Parks Canada, who are excavating the HMS Terror and HMS Erebus wrecks, have the oldest dedicated underwater archaeology team in the world. Their investigation of the Franklin vessels combines traditional scuba and surface-supply breathing techniques, with the latest high-tech equipment.

Ryan Harris, one of Parks Canada’s senior underwater archaeologists said:

ROVs are amazing tools, there are some things machines do well and certainly do better than human beings, but definitely not everything. It’s the appropriate marriage of human and technology that will get the job done.’
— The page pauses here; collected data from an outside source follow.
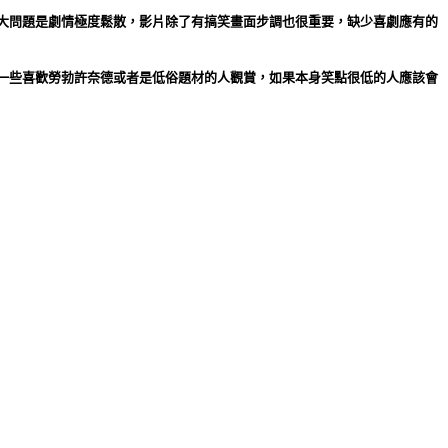
大問題是劇情極度鬆散，影片除了有搞笑畫面步調也很重要，缺少喜劇應有的
一些喜歡勞勃許奈德或者是低俗題材的人觀賞，如果本身笑點很低的人應該會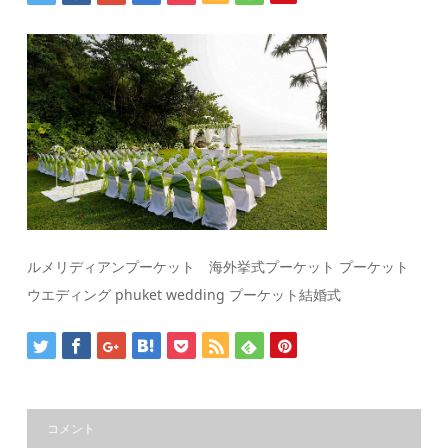
ルメリディアンプーケット 海外挙式プーケット プーケット
ウエディング phuket wedding プーケット結婚式
コメント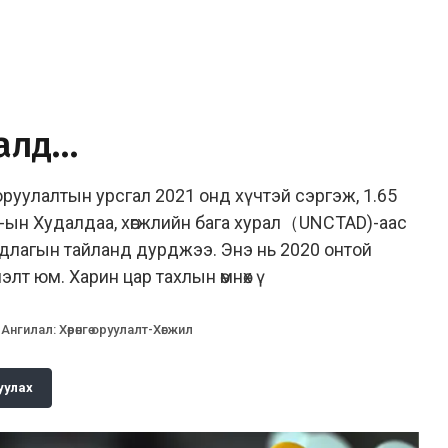
галд…
 оруулалтын урсгал 2021 онд хүчтэй сэргэж, 1.65
-ын Худалдаа, хөгжлийн бага хурал（UNCTAD)-аас
хандлагын тайланд дурджээ. Энэ нь 2020 онтой
лэлт юм. Харин цар тахлын өмнөх ү
Ангилал
:
Хөрөнгө оруулалт-Хөгжил
уулах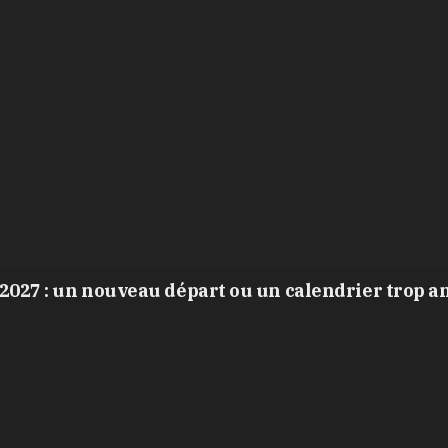
2027 : un nouveau départ ou un calendrier trop a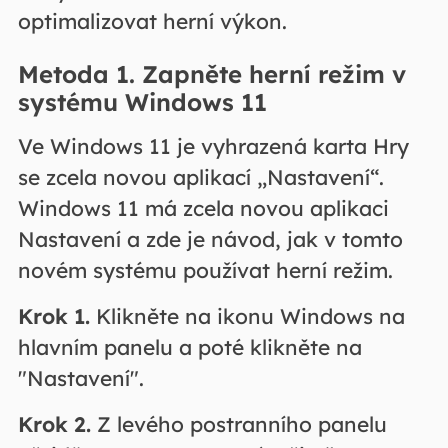
optimalizovat herní výkon.
Metoda 1. Zapněte herní režim v
systému Windows 11
Ve Windows 11 je vyhrazená karta Hry
se zcela novou aplikací „Nastavení“.
Windows 11 má zcela novou aplikaci
Nastavení a zde je návod, jak v tomto
novém systému používat herní režim.
Krok 1.
Klikněte na ikonu Windows na
hlavním panelu a poté klikněte na
"Nastavení".
Krok 2.
Z levého postranního panelu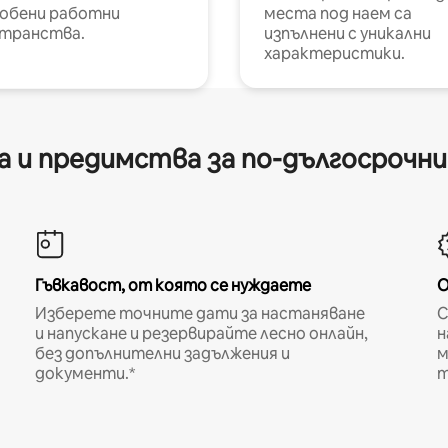
обени работни
места под наем са
транства.
изпълнени с уникални
характеристики.
 и предимства за по-дългосрочн
Гъвкавост, от която се нуждаете
О
Изберете точните дати за настаняване
С
и напускане и резервирайте лесно онлайн,
н
без допълнителни задължения и
м
документи.*
т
The water temperature at the wrecks can drop to -2oC. While divers need special hoses that feed warm water to their suits to stop them freezing, ROVs can stay underwater a lot longer. They also don’t shiver.

The small Deep Trekker ROVs can go deep inside the wrecks and reach areas that are too dangerous for divers.

The team also used new very-high-resolution multi-beam echo sounders and magnetometers to survey the extended debris fields of both sites. Ryan says:

We’re continually looking out for newly-developed technologies that might help us …no one tool will work in all environments and in all circumstances. I am able to get much more information from a site when I can get up close and have a tactile experience. Then again, often you can glean hidden details within video footage gained from ROVs that escaped you on the site.’

Over coming years, they hope this combination of human expertise and the latest technologies will reveal why the vessels sank, why they ended up over 72 km apart and even, using DNA analysis, which crew members were the last to leave.